--- Source material ---

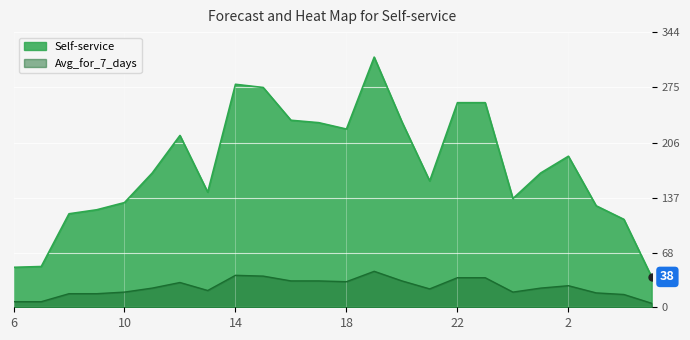

At which label does Avg_for_7_days reach its peak?

19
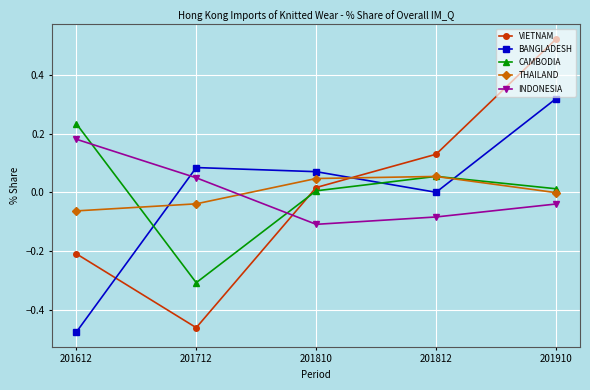

Does the chart have visible grid lines?

Yes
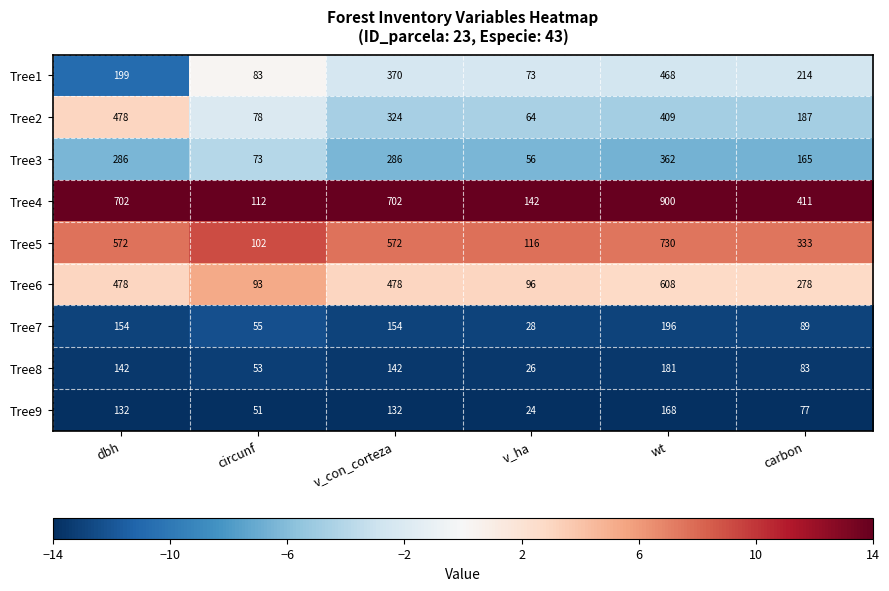

What is the sum of all Tree4 values?

2969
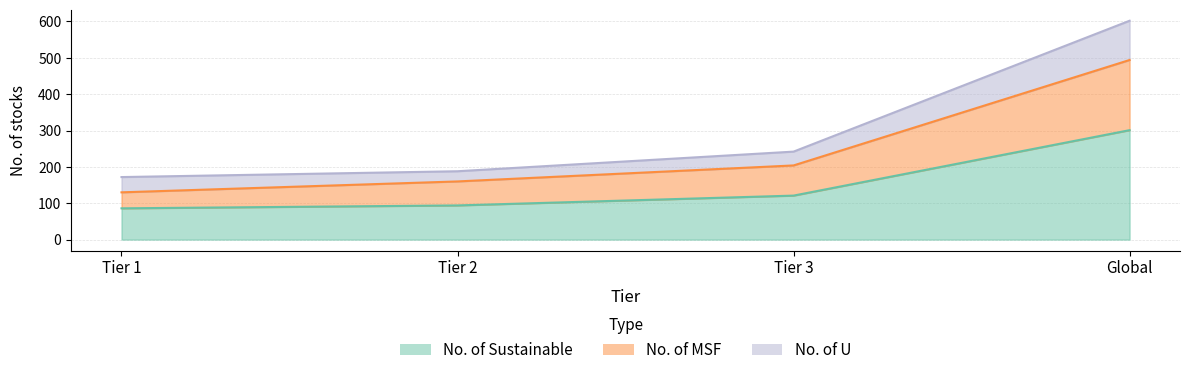

How many values in the No. of MSF series are below 204?

2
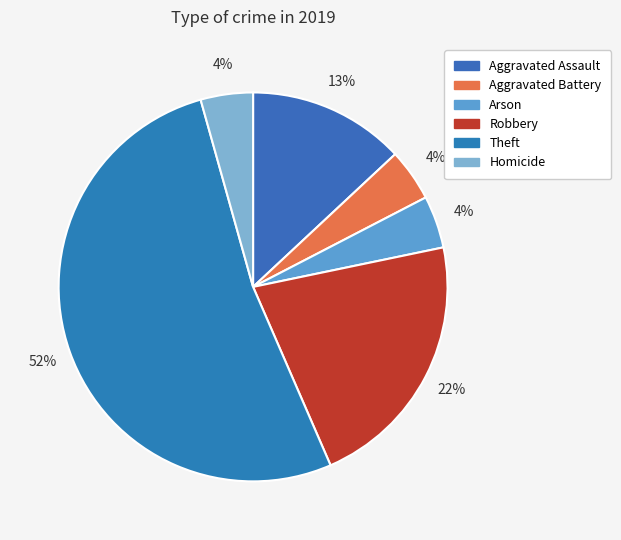

What is the largest slice in the pie chart?

Theft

---

■ Task to carry out
Swap every "chart" in the listing for "graph", keeping everything else unchanged. Leave the pictures out of your answer.

■ Answer box
At which label does Avg_for_7_days reach its peak?

19

Does the graph have visible grid lines?

Yes

What is the sum of all Tree4 values?

2969

How many values in the No. of MSF series are below 204?

2

What is the largest slice in the pie graph?

Theft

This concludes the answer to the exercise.